[Collected data entries]
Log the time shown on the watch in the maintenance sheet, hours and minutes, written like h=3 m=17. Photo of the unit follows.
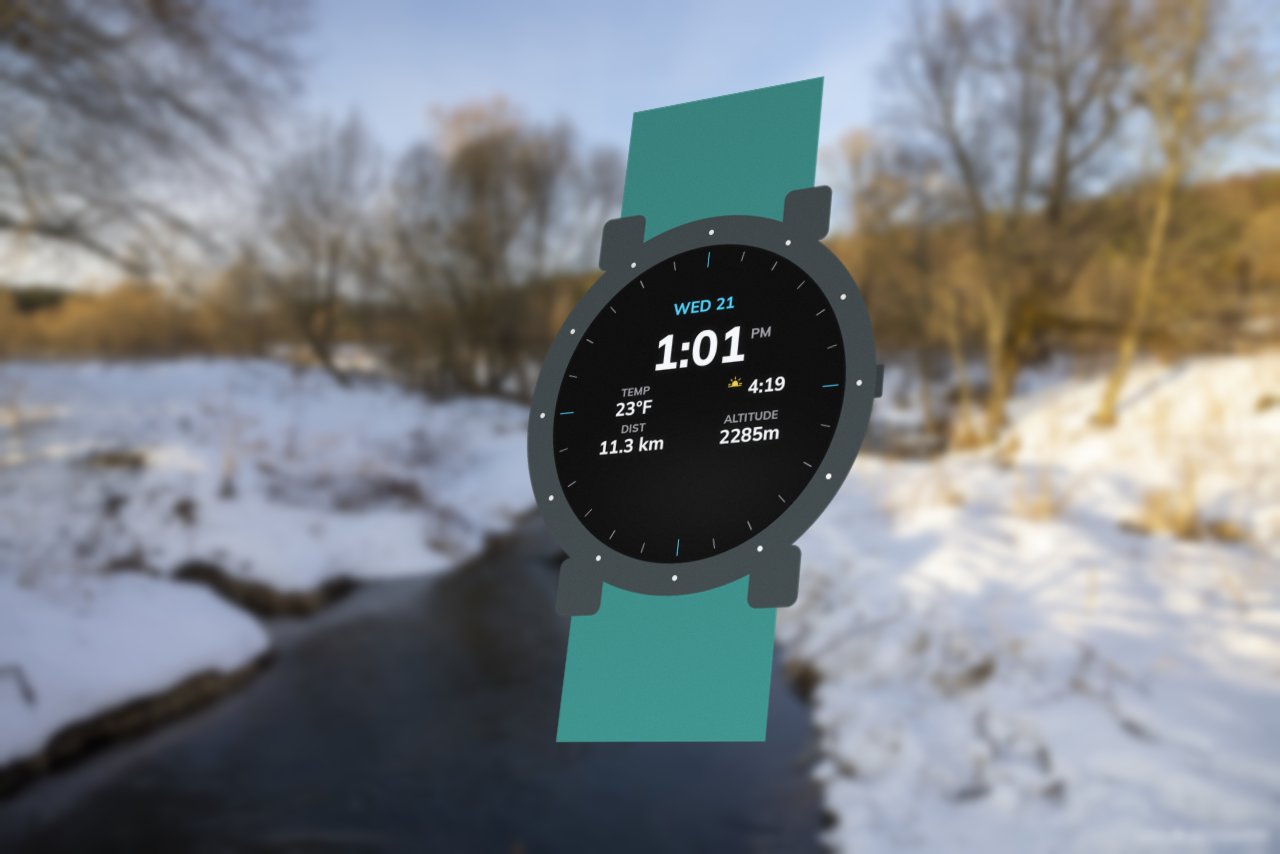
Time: h=1 m=1
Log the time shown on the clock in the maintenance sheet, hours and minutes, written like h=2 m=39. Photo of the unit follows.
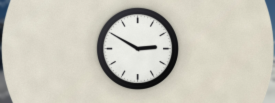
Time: h=2 m=50
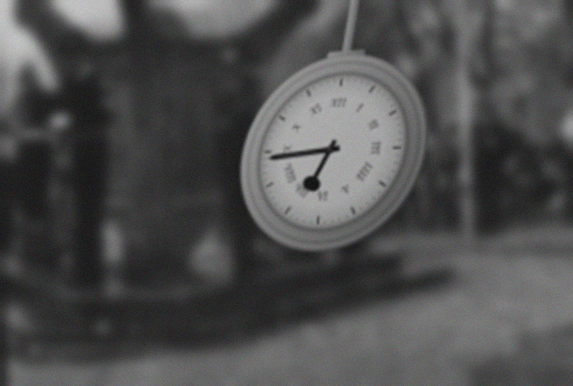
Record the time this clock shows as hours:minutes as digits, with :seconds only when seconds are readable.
6:44
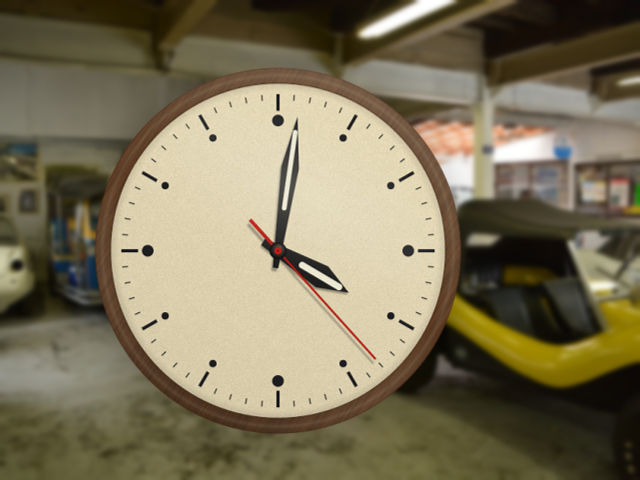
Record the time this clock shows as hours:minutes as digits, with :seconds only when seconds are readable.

● **Exercise instructions**
Write out the lines of all the records above word for word. Leave the pictures out of your answer.

● **Problem solution**
Log the time shown on the watch in the maintenance sheet, hours and minutes, written like h=3 m=17. Photo of the unit follows.
Time: h=1 m=1
Log the time shown on the clock in the maintenance sheet, hours and minutes, written like h=2 m=39. Photo of the unit follows.
Time: h=2 m=50
Record the time this clock shows as hours:minutes as digits, with :seconds only when seconds are readable.
6:44
Record the time this clock shows as hours:minutes as digits, with :seconds only when seconds are readable.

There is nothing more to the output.